Lifetime, based in Boston, said its board still considers Abbey's offer of $261 million inadequate, even though it is $41 million higher than its first offer in late March. It also said it will not entertain any proposal that does not include specifics about financing and other terms.
Abbey has not said who would finance the purchase. Rumors have surfaced about County NatWest Ventures Ltd., Citibank and Banque Paribas in France as possible lenders. Banque Paribas is familiar with the California market: It recently underwrote a deal in which Abbey's local competitor, Homedco Inc. in Fountain Valley, paid $72 million to acquire a Georgia company.

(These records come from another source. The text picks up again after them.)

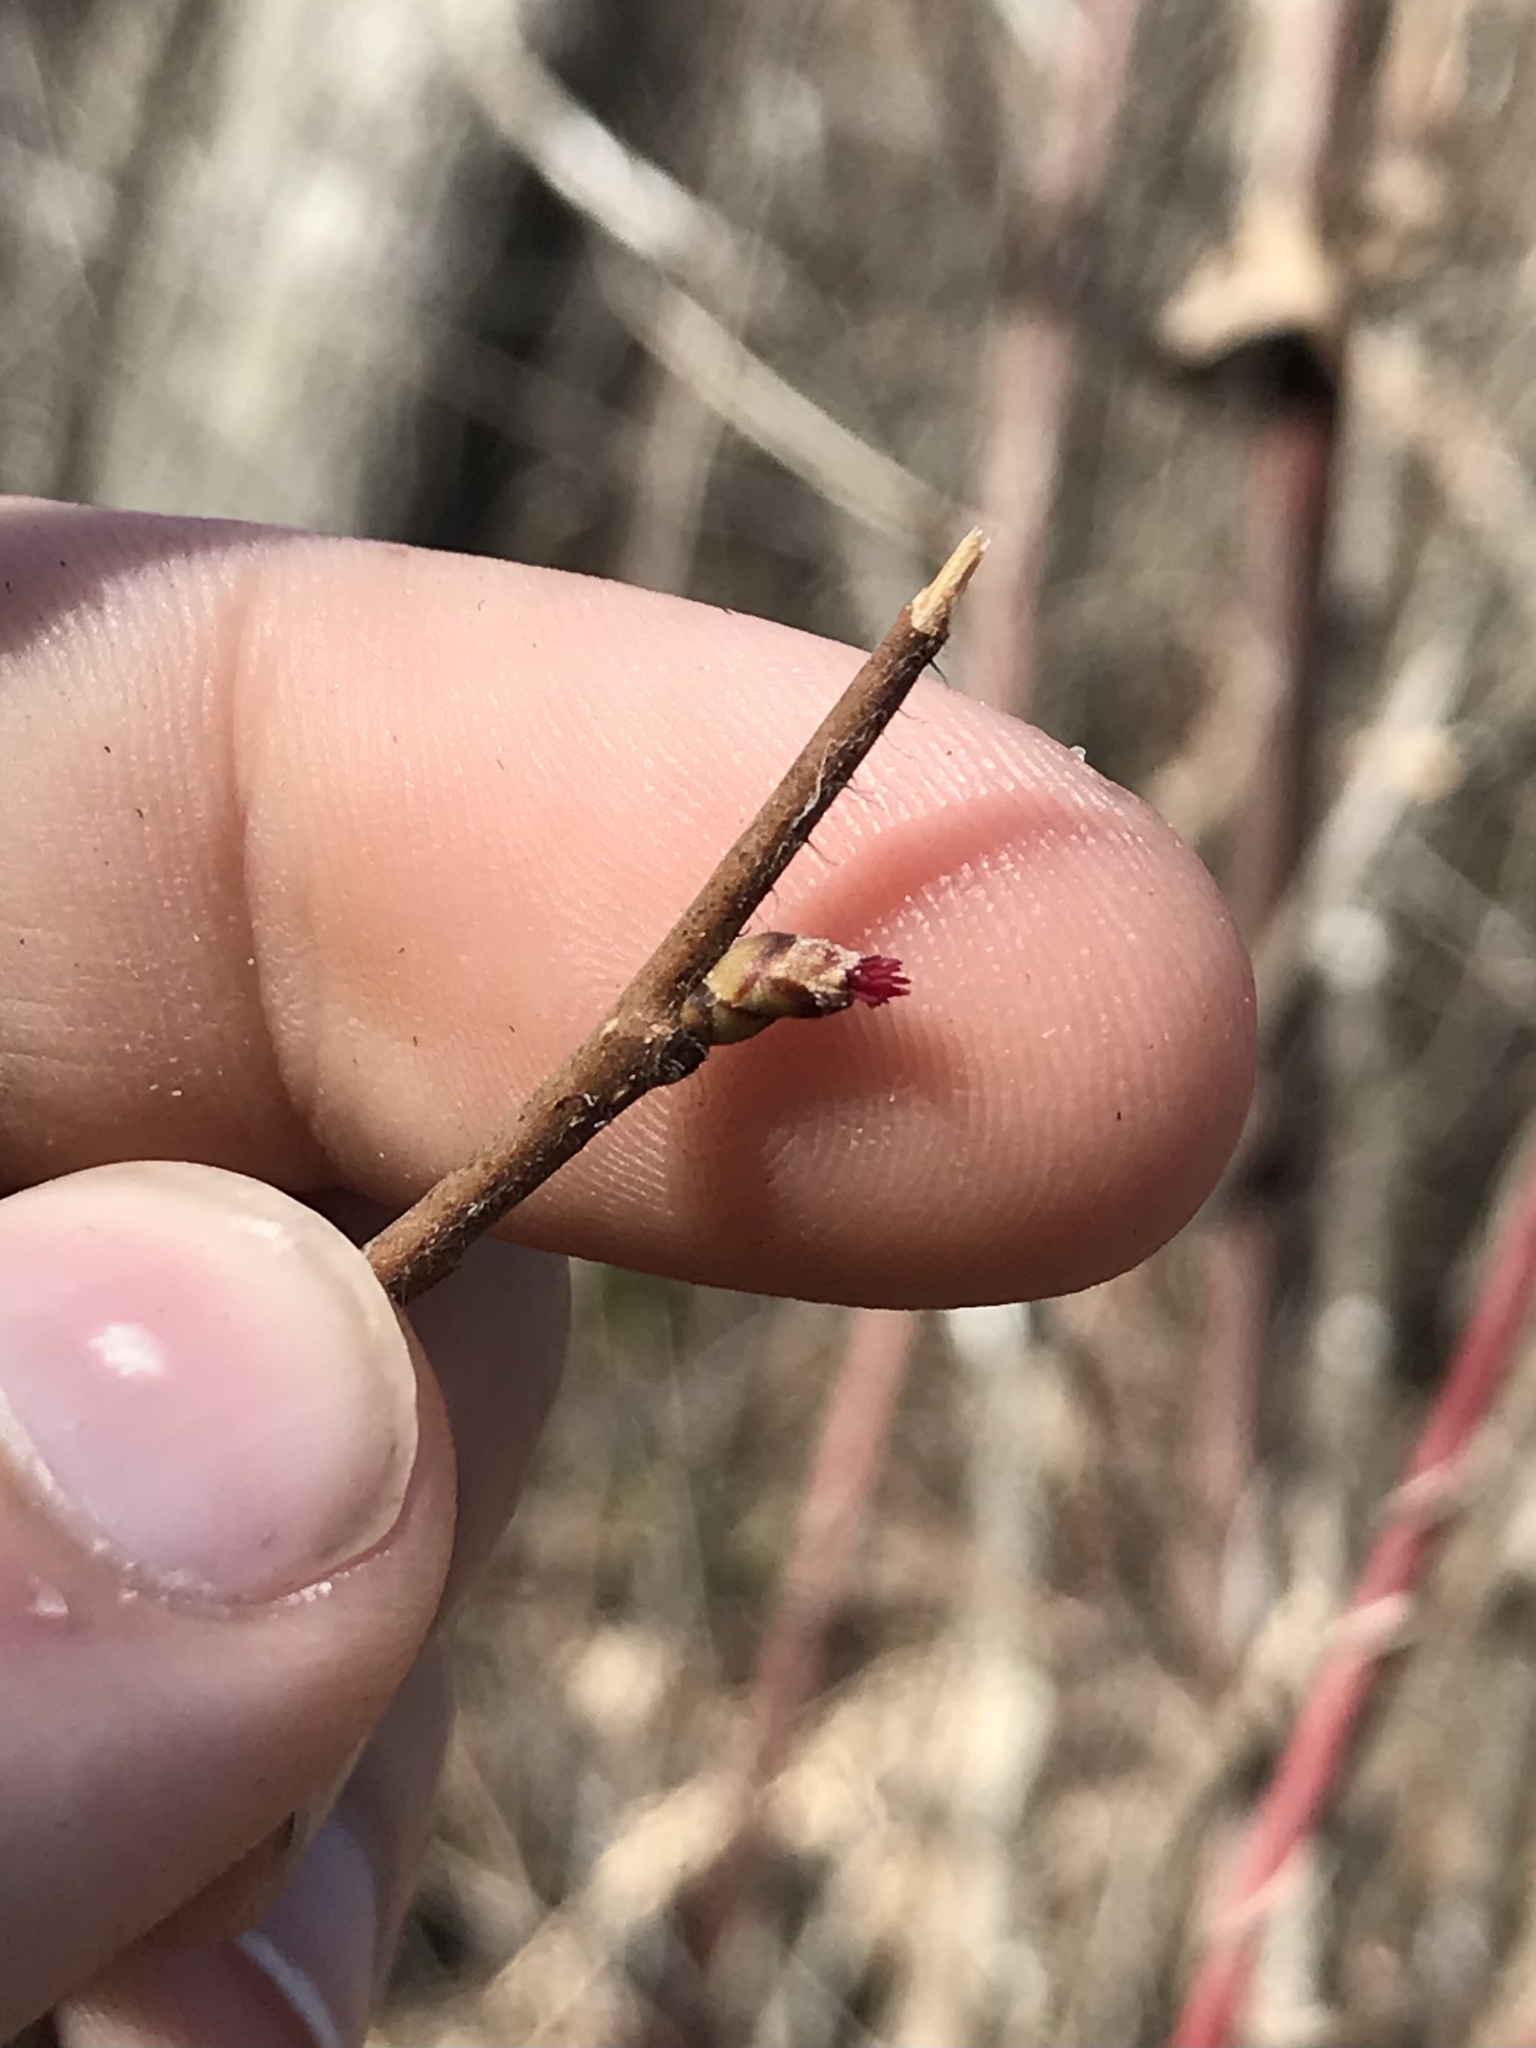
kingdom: Plantae
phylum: Tracheophyta
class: Magnoliopsida
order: Fagales
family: Betulaceae
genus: Corylus
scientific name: Corylus americana
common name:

Lifetime also said it is considering alternatives to "maximize the value to shareholders."
Reeves would not specify if such alternatives might include spinning off the company's Office Angels, a secretarial temporary placement agency in London that has been losing money. In a recent Securities and Exchange Commission filing, the company said it has developed plans to divest itself of Office Angels.
Reeves said Tuesday that he would be willing to consider an offer by any company that wants to get into the home health care field. He did not specify what company might be interested or say if Lifetime officials have held informal talks with anyone.

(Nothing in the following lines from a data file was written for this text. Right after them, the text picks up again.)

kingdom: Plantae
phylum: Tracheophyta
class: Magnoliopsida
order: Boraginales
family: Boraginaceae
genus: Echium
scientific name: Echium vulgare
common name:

That strategy, Kidder Peabody's Schereur said, suggests that Lifetime is so unhappy with Abbey's aggressive style that it is willing to thwart the proposal even if it must sell out to somebody else.
"I was surprised they came out today and put themselves on the block," Schereur said.
On the other hand, he said, Lifetime executives may have been convinced that they might benefit from examining their choices.
"My guess is that the board said, 'Let's shop it around and see what we can get for it,' " Schereur said. "They are seeing dollar signs light up in their eyes."
Schereur also thinks, though, that the Lifetime strategy could backfire. "If they put themselves on the block and no one else wants the company, it would play into Aitken's hands in a big way."